Auckland's least active neighbourhoods are being mapped so more can be done to get people off couches in the fight against obesity-related illness.

To use official language, the Auckland Regional Physical Activity and Sport Strategy and the Auckland Regional Public Health Service are conducting "health data mapping" to identify "areas of high need".

Information from the Census, NZ Health Survey and Sport and Recreation NZ is being used to identify "communities of interest" says strategy director Kelvyn Eglinton.

Once areas of concentrated low-activity are identified at the end of this month, more resources will be targeted for those neighbourhoods.

The information will also be used to help the Health Ministry, councils, the regional council and Auckland's four regional sports trusts to make "better investment decisions".

Mr Eglinton says many agencies use physical activity to aid planning.

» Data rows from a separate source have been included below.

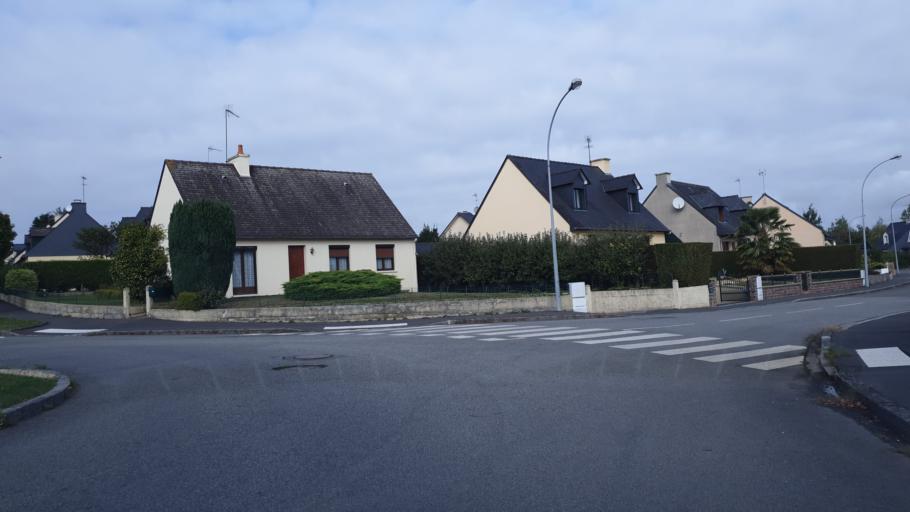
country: FR
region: Brittany
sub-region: Departement d'Ille-et-Vilaine
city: Janze
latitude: 47.9627
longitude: -1.4909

"For example, ARTA (the regional transport authority) uses walking and cycling as a traffic decongestion and public transport tool, while the health sector uses activity to prevent and assist health conditions such as diabetes and obesity.

"If we can link the work of all these agencies at one time into communities of need we will have greater effect."

The Arpass strategy was formed after a 2001 Government report on sport and recreation found Auckland's services fragmented and duplicated.

Partially funded by Sport and Recreation NZ, ARPASS aims to improve collaboration between its other stakeholders: the ARC, the Ministry of Health, and Auckland's four regional sports trusts (Counties Manukau Sport, Sport Auckland, Sport Waitakere and Harbour Sport).

Other work to be undertaken when health data mapping is completed includes:

Environmental audits of barriers to activity _ such as traffic congestion, access to facilities and parks, safety of physical activity equipment.

Determining the amount, scale and appropriateness of physical activity programmes in those areas.

Development of programmes to better meet the needs of these communities.